When life gives you tomatoes, make freezer tomato soup

The first of what will likely be several batches before tomato season is over

It’s that joyous time of summer when the tomatoes are ripening. Even with one plant, I have more tomatoes than I can possibly eat on my own. And since we’re still working from home, I can’t take them to the office.

I decided to use up some of the tomatoes by making tomato soup. Don’t even speak to me of canning. I spent a day five years ago with my stepdad while he canned tomatoes, and it was tedious. I prefer to freeze my harvest.

I didn’t really follow a recipe for this. One of my special skills is throwing things together randomly and coming up with something delicious. Why I’m not a recipe developer, I will never know. That would have been a really fun career.

Anyway, I grabbed my Instant Pot and got to work. First, I set it on the sauté function. Once it was ready, I added a little olive oil and some minced garlic — two cloves — and sauteed. Once that was done, I added 1 cup of veggie stock. Then I added in 7 rough chopped tomatoes and their juices (I had 6 medium to large and 1 small). I splashed in some Worcestershire, then added some cracked sea salt and pepper. (You see a pattern here, right? I literally never measure anything unless I’m following a recipe.)

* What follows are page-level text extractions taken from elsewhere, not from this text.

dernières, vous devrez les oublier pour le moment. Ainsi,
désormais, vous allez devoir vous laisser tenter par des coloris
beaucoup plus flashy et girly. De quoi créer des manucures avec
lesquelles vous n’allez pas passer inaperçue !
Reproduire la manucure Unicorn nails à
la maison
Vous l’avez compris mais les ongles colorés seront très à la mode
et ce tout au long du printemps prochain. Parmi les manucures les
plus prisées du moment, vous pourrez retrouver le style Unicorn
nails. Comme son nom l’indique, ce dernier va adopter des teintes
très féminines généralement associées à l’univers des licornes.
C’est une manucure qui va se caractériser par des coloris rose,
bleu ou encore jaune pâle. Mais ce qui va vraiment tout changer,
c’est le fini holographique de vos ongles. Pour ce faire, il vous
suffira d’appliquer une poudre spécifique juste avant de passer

I sealed the lid and set the Instant Pot on manual high pressure for 6 minutes.

Once the 6 minutes was done, I did a quick release.

Then I got out my immersion blender. Once I took off the Instant Pot lid, I sprinkled in 2 tablespoons of sugar. Then I got to blending until it was mostly smooth. (The immersion blender can’t get all the seeds and skin — for that, a regular blender is needed — but I do the best I can with the tools I have, and I don’t mind the odd seed or sliver of skin.)

I finished with a generous sprinkling of Flavorgod Italian Zest seasoning.

I’m pleased with how it turned out. I am freezing 4 cups, and I saved the remaining (which was maybe 1.5 cups?) for lunch tomorrow.

And now, if you’ll excuse me, I need to collapse. I spent the better part of three hours today cleaning, peeling, slicing and blanching all the carrots I picked, which are now in the freezer. Between that, making the soup, and all the cleaning I had to do because of these activities, I’m wiped out.

SO. MANY. CARROTS. And this wasn’t even all of them.